[Supplied records]
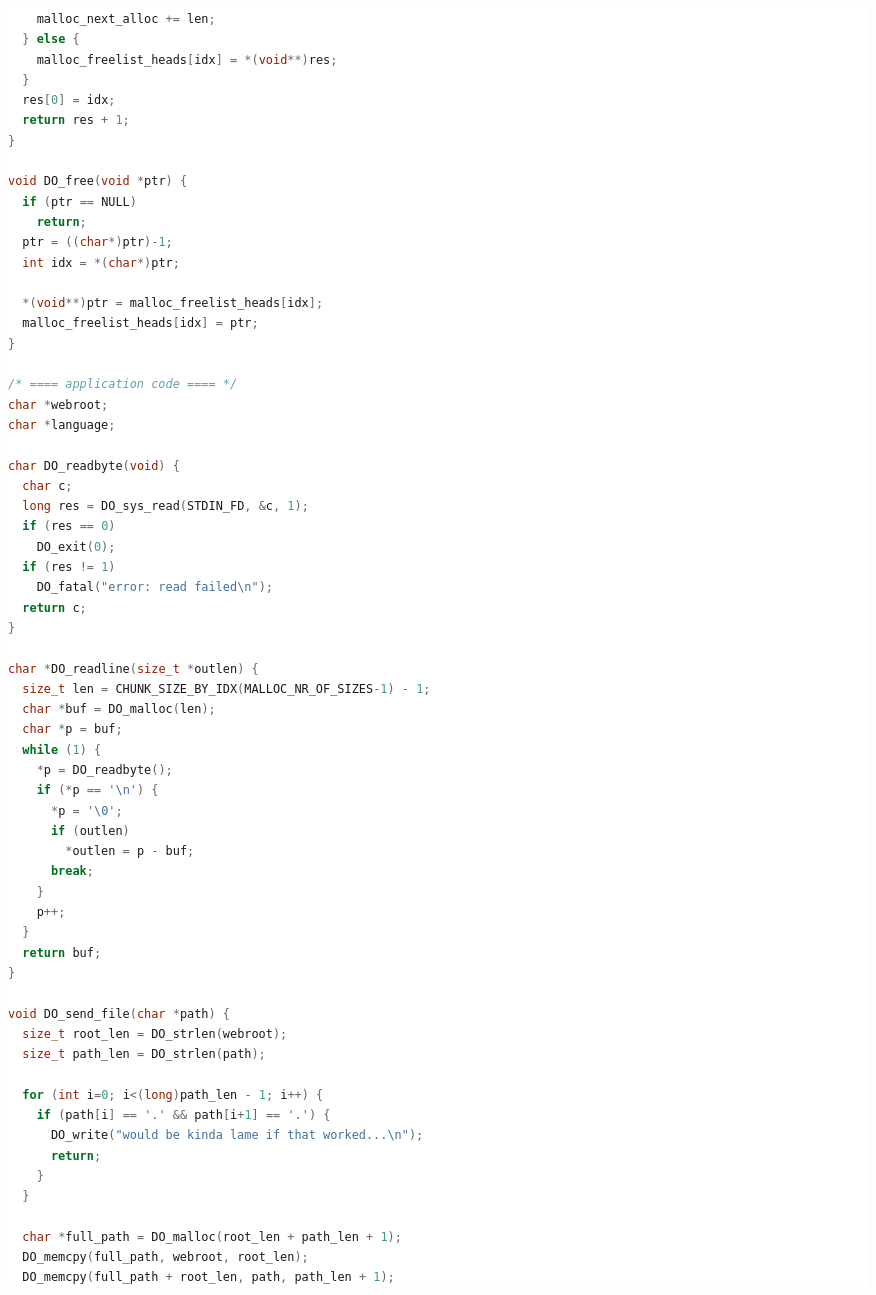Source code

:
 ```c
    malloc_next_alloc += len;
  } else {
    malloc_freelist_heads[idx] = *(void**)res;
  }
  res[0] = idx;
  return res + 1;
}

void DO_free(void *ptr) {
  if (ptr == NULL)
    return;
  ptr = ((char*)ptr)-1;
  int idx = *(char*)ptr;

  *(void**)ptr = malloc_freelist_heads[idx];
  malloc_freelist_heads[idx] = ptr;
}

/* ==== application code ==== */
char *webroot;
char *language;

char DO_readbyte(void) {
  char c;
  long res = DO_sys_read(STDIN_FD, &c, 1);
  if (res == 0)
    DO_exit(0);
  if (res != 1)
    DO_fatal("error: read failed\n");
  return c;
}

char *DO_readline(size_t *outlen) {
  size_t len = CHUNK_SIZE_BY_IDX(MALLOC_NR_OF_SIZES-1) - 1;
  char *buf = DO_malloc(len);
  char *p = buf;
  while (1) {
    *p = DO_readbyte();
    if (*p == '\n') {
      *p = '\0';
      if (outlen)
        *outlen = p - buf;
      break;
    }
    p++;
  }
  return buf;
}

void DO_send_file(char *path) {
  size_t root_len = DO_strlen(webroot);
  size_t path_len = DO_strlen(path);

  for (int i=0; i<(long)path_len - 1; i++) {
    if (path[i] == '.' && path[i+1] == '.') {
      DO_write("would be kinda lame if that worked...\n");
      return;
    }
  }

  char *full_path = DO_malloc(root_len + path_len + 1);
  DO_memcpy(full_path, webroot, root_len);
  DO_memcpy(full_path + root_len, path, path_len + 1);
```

[What the exercise asks]
From the listing above, print every entry precisely and drop the pictures.

[Result for this task]
Source code

:
 ```c
    malloc_next_alloc += len;
  } else {
    malloc_freelist_heads[idx] = *(void**)res;
  }
  res[0] = idx;
  return res + 1;
}

void DO_free(void *ptr) {
  if (ptr == NULL)
    return;
  ptr = ((char*)ptr)-1;
  int idx = *(char*)ptr;

  *(void**)ptr = malloc_freelist_heads[idx];
  malloc_freelist_heads[idx] = ptr;
}

/* ==== application code ==== */
char *webroot;
char *language;

char DO_readbyte(void) {
  char c;
  long res = DO_sys_read(STDIN_FD, &c, 1);
  if (res == 0)
    DO_exit(0);
  if (res != 1)
    DO_fatal("error: read failed\n");
  return c;
}

char *DO_readline(size_t *outlen) {
  size_t len = CHUNK_SIZE_BY_IDX(MALLOC_NR_OF_SIZES-1) - 1;
  char *buf = DO_malloc(len);
  char *p = buf;
  while (1) {
    *p = DO_readbyte();
    if (*p == '\n') {
      *p = '\0';
      if (outlen)
        *outlen = p - buf;
      break;
    }
    p++;
  }
  return buf;
}

void DO_send_file(char *path) {
  size_t root_len = DO_strlen(webroot);
  size_t path_len = DO_strlen(path);

  for (int i=0; i<(long)path_len - 1; i++) {
    if (path[i] == '.' && path[i+1] == '.') {
      DO_write("would be kinda lame if that worked...\n");
      return;
    }
  }

  char *full_path = DO_malloc(root_len + path_len + 1);
  DO_memcpy(full_path, webroot, root_len);
  DO_memcpy(full_path + root_len, path, path_len + 1);
```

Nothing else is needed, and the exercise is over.